Is it okay to translate a long paragraph with many sentences without doing anything else?

I used PyOpenNMT and when I tried to translate a longer paragraph, it just put out a limited long predictions with so much things lost, so I am not sure if is it okay to translate a long paragraph with many sentences without doing anything else ?

I noticed only a added in the end of training data.


If you trained your model on single sentences, you need to do that for translation also.

Oh, thank you for your timely response. This solved part of my doubt, but still like in we could input any length input, and get a well output, so my question is how to predict a long paragraph. I believe this is not just training problem, I am not sure if it is possible to just add some BOS and EOS in some part of paragraph with context vectors to make a long translation.

Just split it into sentences.

Splitting is not easy like, should I split by a comma or a period, and I think this could lose many information.

There are several sentence splitters out there. For example NLTK has a PunktSentenceTokenizer.

The general rule is that you should process your inference data the same way as the training data.

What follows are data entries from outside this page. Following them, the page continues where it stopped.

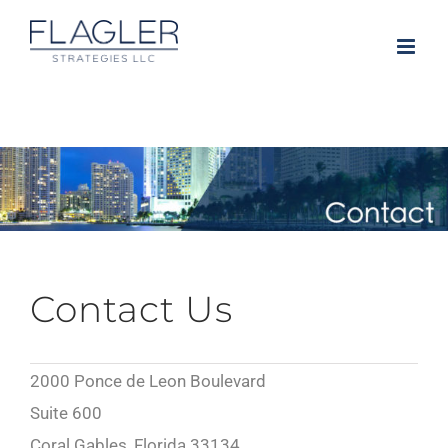
Skip
to
content
Contact Us
2000 Ponce de Leon Boulevard
Suite 600
Coral Gables, Florida 33134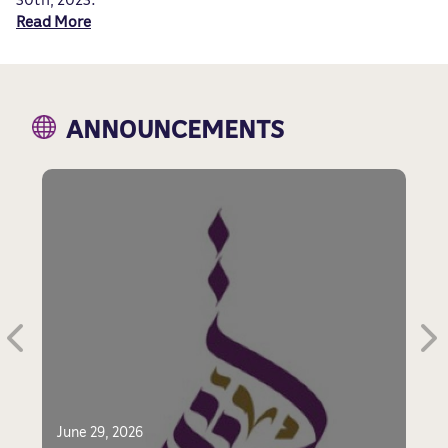
Read More
ANNOUNCEMENTS
F
June 29, 2026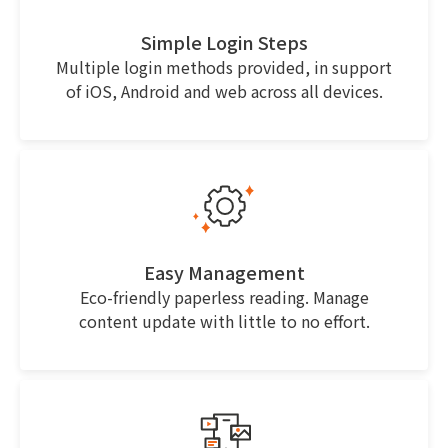
Simple Login Steps
Multiple login methods provided, in support
of iOS, Android and web across all devices.
Easy Management
Eco-friendly paperless reading. Manage
content update with little to no effort.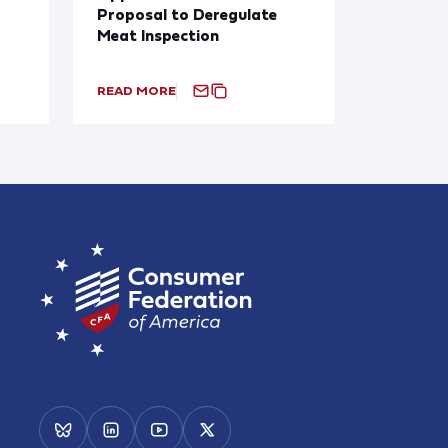
Proposal to Deregulate
Meat Inspection
READ MORE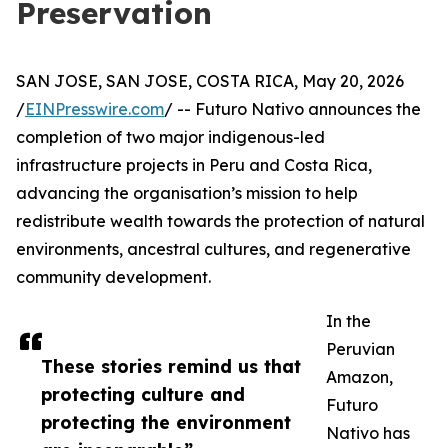
Preservation
SAN JOSE, SAN JOSE, COSTA RICA, May 20, 2026
/
EINPresswire.com
/ -- Futuro Nativo announces the
completion of two major indigenous-led
infrastructure projects in Peru and Costa Rica,
advancing the organisation’s mission to help
redistribute wealth towards the protection of natural
environments, ancestral cultures, and regenerative
community development.
In the
Peruvian
These stories remind us that
Amazon,
protecting culture and
Futuro
protecting the environment
Nativo has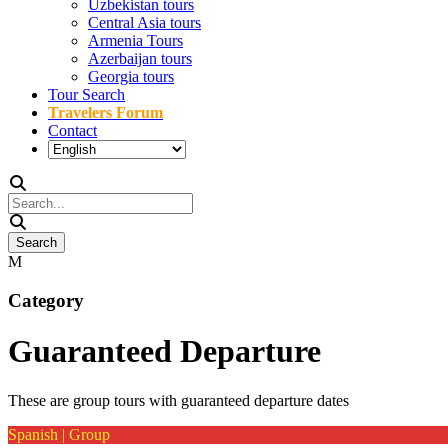
Uzbekistan tours
Central Asia tours
Armenia Tours
Azerbaijan tours
Georgia tours
Tour Search
Travelers Forum
Contact
Category
Guaranteed Departure
These are group tours with guaranteed departure dates
Spanish | Group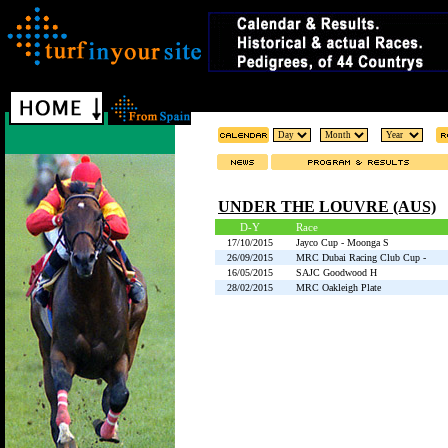
UNDER THE LOUVRE (AUS)
D-Y
Race
17/10/2015
Jayco Cup - Moonga S
26/09/2015
MRC Dubai Racing Club Cup -
16/05/2015
SAJC Goodwood H
28/02/2015
MRC Oakleigh Plate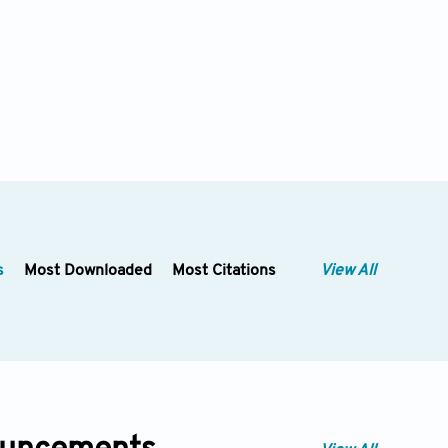
s
Most Downloaded
Most Citations
View All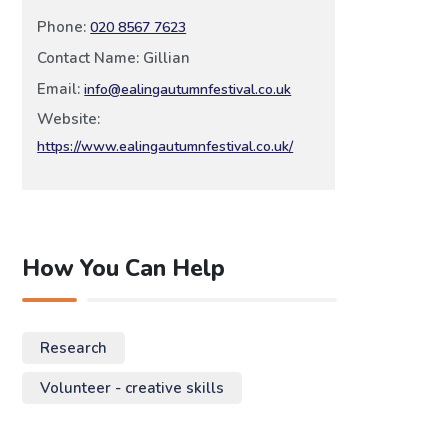
Phone:
020 8567 7623
Contact Name: Gillian
Email:
info@ealingautumnfestival.co.uk
Website:
https://www.ealingautumnfestival.co.uk/
How You Can Help
Research
Volunteer - creative skills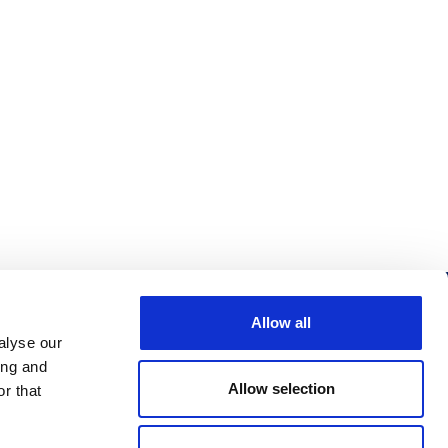
Allow all
Follow us
alyse our
ing and
Allow selection
r that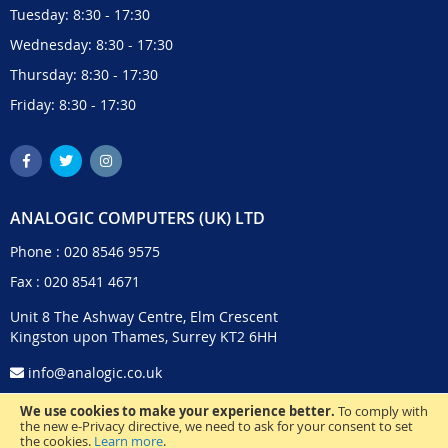
Tuesday: 8:30 - 17:30
Wednesday: 8:30 - 17:30
Thursday: 8:30 - 17:30
Friday: 8:30 - 17:30
ANALOGIC COMPUTERS (UK) LTD
Phone :
020 8546 9575
Fax : 020 8541 4671
Unit 8 The Ashway Centre, Elm Crescent
Kingston upon Thames, Surrey KT2 6HH
info@analogic.co.uk
We use cookies to make your experience better.
To comply with
the new e-Privacy directive, we need to ask for your consent to set
the cookies.
Learn more
.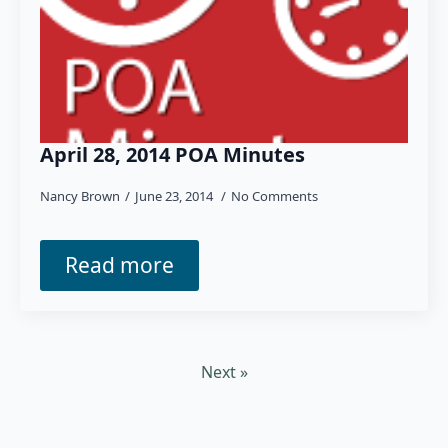
April 28, 2014 POA Minutes
Nancy Brown
June 23, 2014
No Comments
Read more
Next »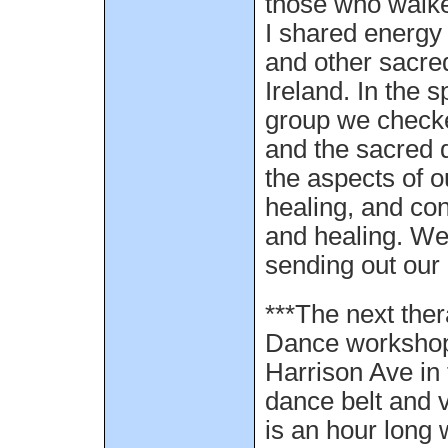
those who walke
I shared energy 
and other sacred 
Ireland. In the s
group we checke
and the sacred d
the aspects of o
healing, and co
and healing. We
sending out our 
***The next the
Dance workshop 
Harrison Ave in 
dance belt and v
is an hour long 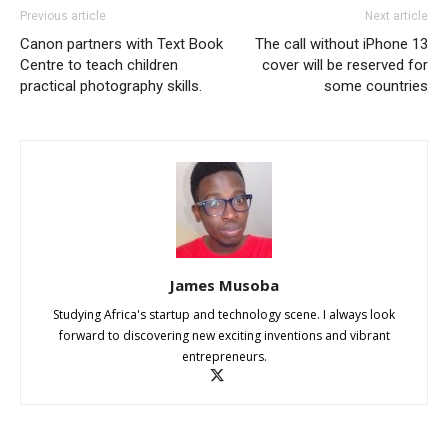
Previous article
Next article
Canon partners with Text Book
The call without iPhone 13
Centre to teach children
cover will be reserved for
practical photography skills.
some countries
James Musoba
Studying Africa's startup and technology scene. I always look
forward to discovering new exciting inventions and vibrant
entrepreneurs.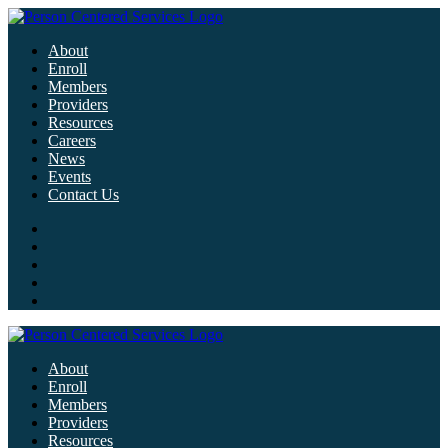
About
Enroll
Members
Providers
Resources
Careers
News
Events
Contact Us
About
Enroll
Members
Providers
Resources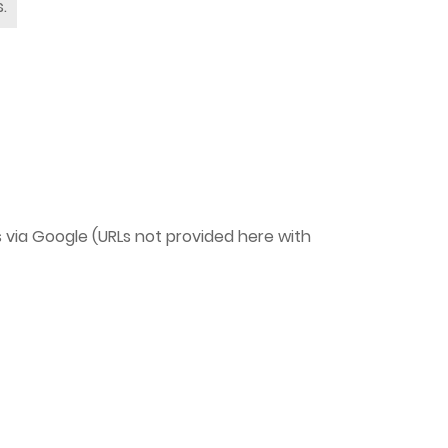
.
ts via Google (URLs not provided here with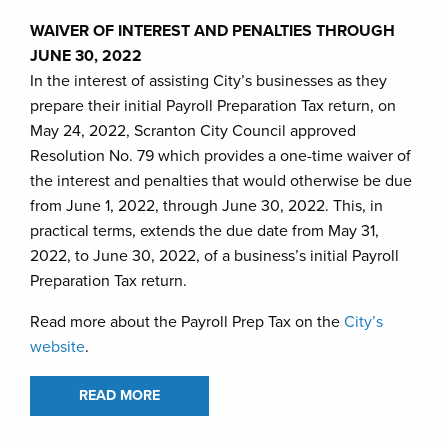
WAIVER OF INTEREST AND PENALTIES THROUGH
JUNE 30, 2022
In the interest of assisting City’s businesses as they
prepare their initial Payroll Preparation Tax return, on
May 24, 2022, Scranton City Council approved
Resolution No. 79 which provides a one-time waiver of
the interest and penalties that would otherwise be due
from June 1, 2022, through June 30, 2022. This, in
practical terms, extends the due date from May 31,
2022, to June 30, 2022, of a business’s initial Payroll
Preparation Tax return.
Read more about the Payroll Prep Tax on the
City’s
website
.
READ MORE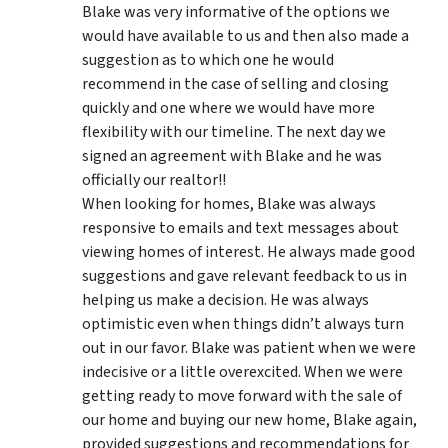
Blake was very informative of the options we
would have available to us and then also made a
suggestion as to which one he would
recommend in the case of selling and closing
quickly and one where we would have more
flexibility with our timeline. The next day we
signed an agreement with Blake and he was
officially our realtor!!
When looking for homes, Blake was always
responsive to emails and text messages about
viewing homes of interest.
He always made good
suggestions
and gave relevant feedback to us in
helping us make a decision. He was always
optimistic even when things didn’t always turn
out in our favor. Blake was patient when we were
indecisive or a little overexcited. When we were
getting ready to move forward with the sale of
our home and buying our new home, Blake again,
provided suggestions and recommendations for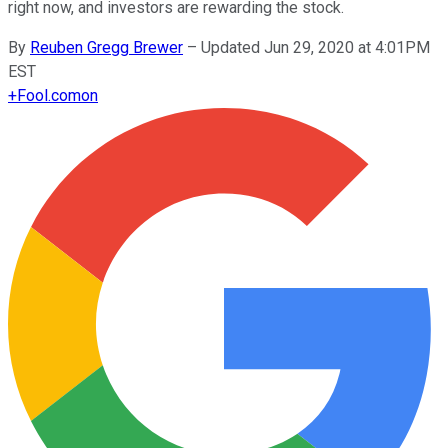
right now, and investors are rewarding the stock.
By
Reuben Gregg Brewer
–
Updated Jun 29, 2020 at 4:01PM
EST
+
Fool.com
on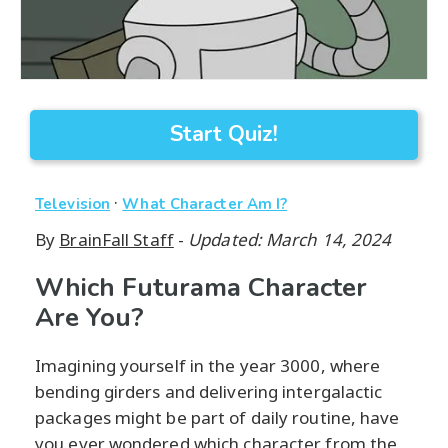
Start Quiz!
·
Television
What Character Am I?
By
BrainFall Staff
-
Updated: March 14, 2024
Which Futurama Character
Are You?
Imagining yourself in the year 3000, where
bending girders and delivering intergalactic
packages might be part of daily routine, have
you ever wondered which character from the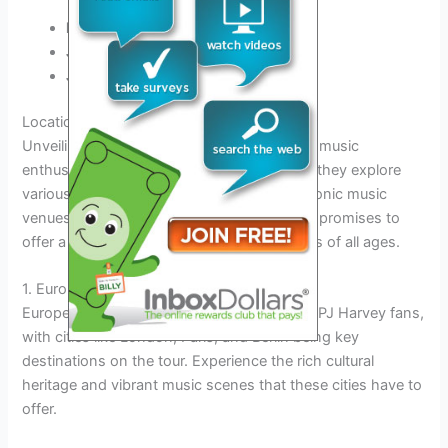
May 10th, 2025:
New York City, USA
June 5th, 2025:
London, UK
July 20th, 2025:
Tokyo, Japan
Locations to Explore
Unveiling the PJ Harvey Tour 2025 will take music
enthusiasts on an unforgettable journey as they explore
various locations across the globe. From iconic music
venues to scenic outdoor settings, the tour promises to
offer a diverse range of experiences for fans of all ages.
1. Europe
Europe holds a special place in the heart of PJ Harvey fans,
with cities like London, Paris, and Berlin being key
destinations on the tour. Experience the rich cultural
heritage and vibrant music scenes that these cities have to
offer.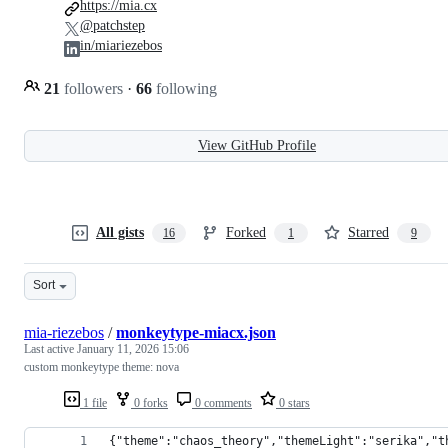
https://mia.cx
@patchstep
in/miariezebos
21
followers
·
66
following
View GitHub Profile
All gists
Forked
Starred
16
1
9
Sort
mia-riezebos
/
monkeytype-miacx.json
Last active
January 11, 2026 15:06
custom monkeytype theme: nova
1 file
0 forks
0 comments
0 stars
{"theme":"chaos_theory","themeLight":"serika","t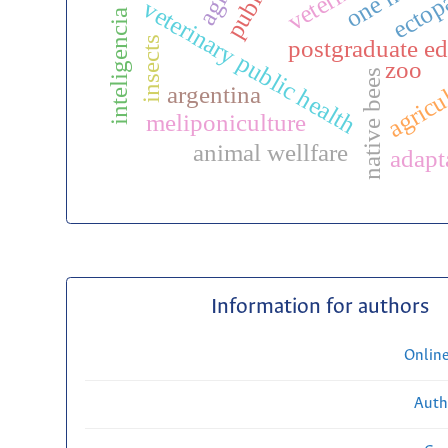
inteligencia artificial
veterinary public health
insects
postgraduate ed
zoo
agricu
native bees
argentina
meliponiculture
animal wellfare
adapt
Information for authors
Onlin
Auth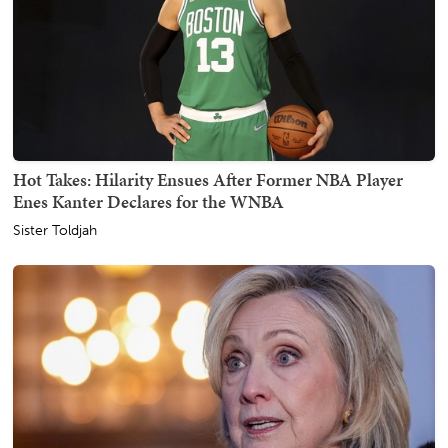
Hot Takes: Hilarity Ensues After Former NBA Player
Enes Kanter Declares for the WNBA
Sister Toldjah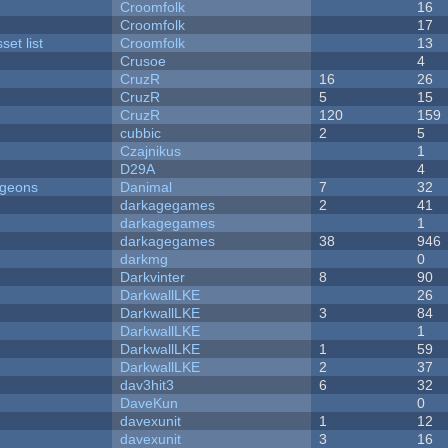
Croomfolk
16
Croomfolk
17
et list
Croomfolk
13
Crusoe
4
CruzR
16
26
CruzR
5
15
CruzR
120
159
cubbic
2
5
Czajnikus
1
D29A
4
ngeons
Danimal
7
32
darkagegames
2
41
darkagegames
1
darkagegames
38
946
darkmg
0
Darkvinter
8
90
DarkwallLKE
26
DarkwallLKE
3
84
DarkwallLKE
1
DarkwallLKE
1
59
DarkwallLKE
2
37
dav3hit3
6
32
DaveKun
0
davexunit
1
12
davexunit
3
16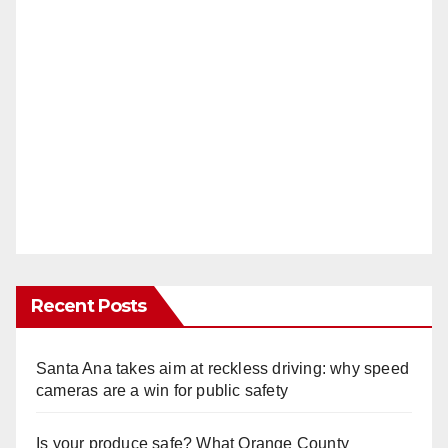
Recent Posts
Santa Ana takes aim at reckless driving: why speed
cameras are a win for public safety
Is your produce safe? What Orange County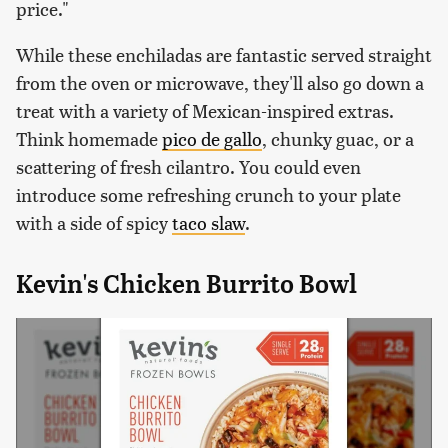
price."
While these enchiladas are fantastic served straight
from the oven or microwave, they'll also go down a
treat with a variety of Mexican-inspired extras.
Think homemade
pico de gallo
, chunky guac, or a
scattering of fresh cilantro. You could even
introduce some refreshing crunch to your plate
with a side of spicy
taco slaw
.
Kevin's Chicken Burrito Bowl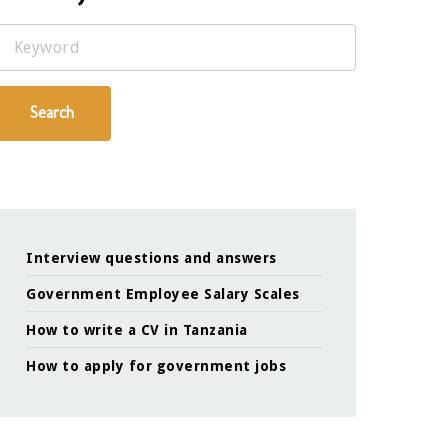
Keyword
Search
Interview questions and answers
Government Employee Salary Scales
How to write a CV in Tanzania
How to apply for government jobs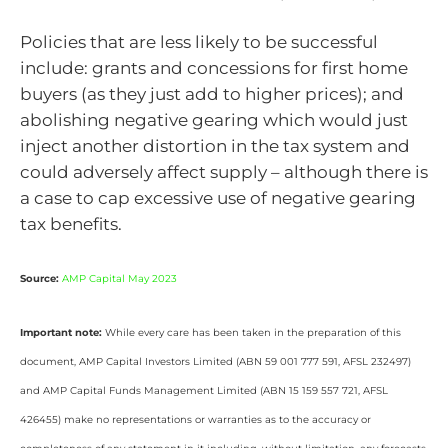
Policies that are less likely to be successful
include: grants and concessions for first home
buyers (as they just add to higher prices); and
abolishing negative gearing which would just
inject another distortion in the tax system and
could adversely affect supply – although there is
a case to cap excessive use of negative gearing
tax benefits.
Source:
AMP Capital May 2023
Important note:
While every care has been taken in the preparation of this
document, AMP Capital Investors Limited (ABN 59 001 777 591, AFSL 232497)
and AMP Capital Funds Management Limited (ABN 15 159 557 721, AFSL
426455) make no representations or warranties as to the accuracy or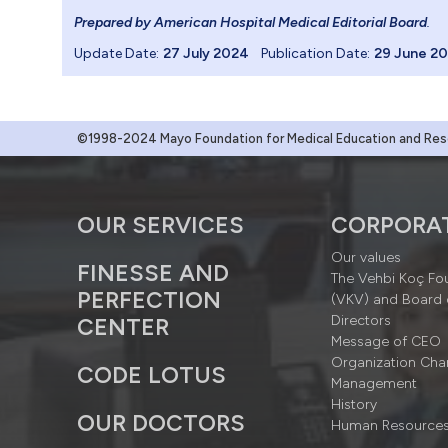
Prepared by American Hospital Medical Editorial Board
.
Update Date:
27 July 2024
Publication Date:
29 June 2
©1998-2024 Mayo Foundation for Medical Education and Resea
OUR SERVICES
CORPORA
Our values
FINESSE AND
The Vehbi Koç Fo
PERFECTION
(VKV) and Board 
Directors
CENTER
Message of CEO
Organization Cha
CODE LOTUS
Management
History
OUR DOCTORS
Human Resource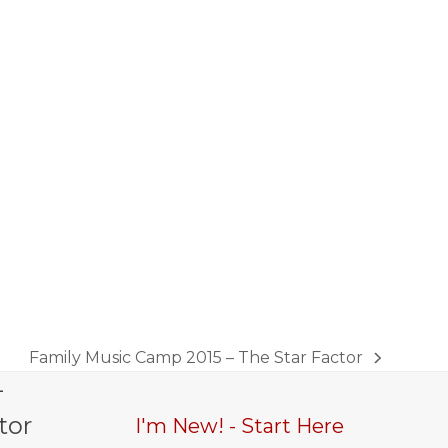
Family Music Camp 2015 – The Star Factor
next
-
post:
tor
I'm New! - Start Here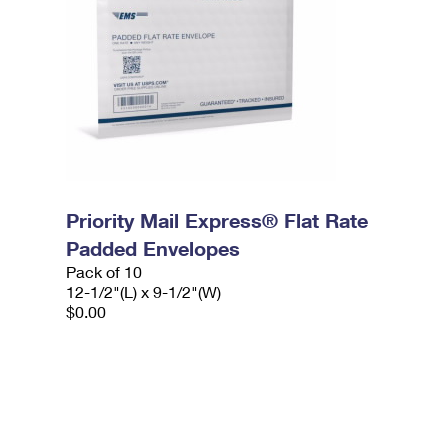
Priority Mail Express® Flat Rate
Padded Envelopes
Pack of 10
12-1/2"(L) x 9-1/2"(W)
$0.00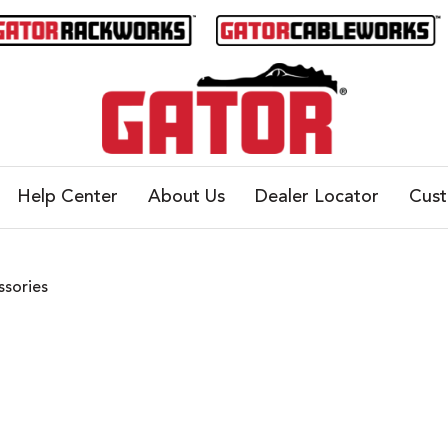
Help Center
About Us
Dealer Locator
Cus
ssories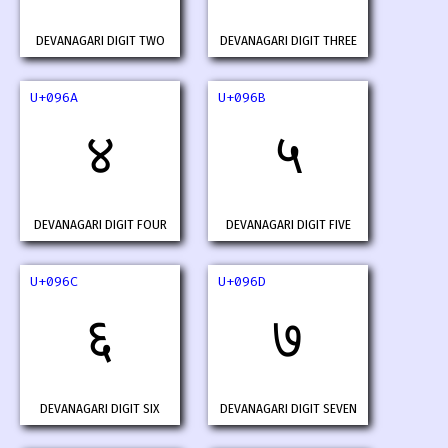
DEVANAGARI DIGIT TWO
DEVANAGARI DIGIT THREE
U+096A
U+096B
४
५
DEVANAGARI DIGIT FOUR
DEVANAGARI DIGIT FIVE
U+096C
U+096D
६
७
DEVANAGARI DIGIT SIX
DEVANAGARI DIGIT SEVEN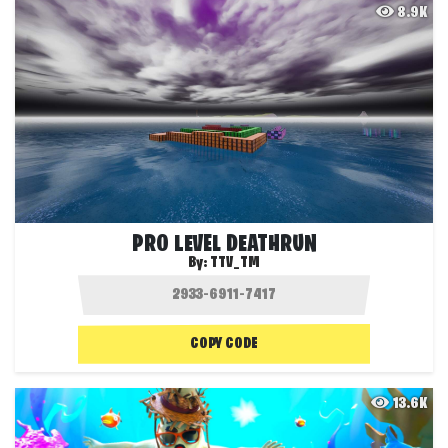
8.9K
PRO LEVEL DEATHRUN
By:
TTV_TM
COPY CODE
13.6K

Nice answers. So do you think the reason my models had a limited output because of the limited length of my model input ? Because I always had a limited output like about 20 Chinese characters with whatever the single input sentence length is.

Hard to tell. It depends on your training data, how well your model is trained, etc.

The main point of this thread is that the model will behave incorrectly when feeding a paragraph instead of a single sentence (assuming it was trained on single sentences).

I agree. Thanks.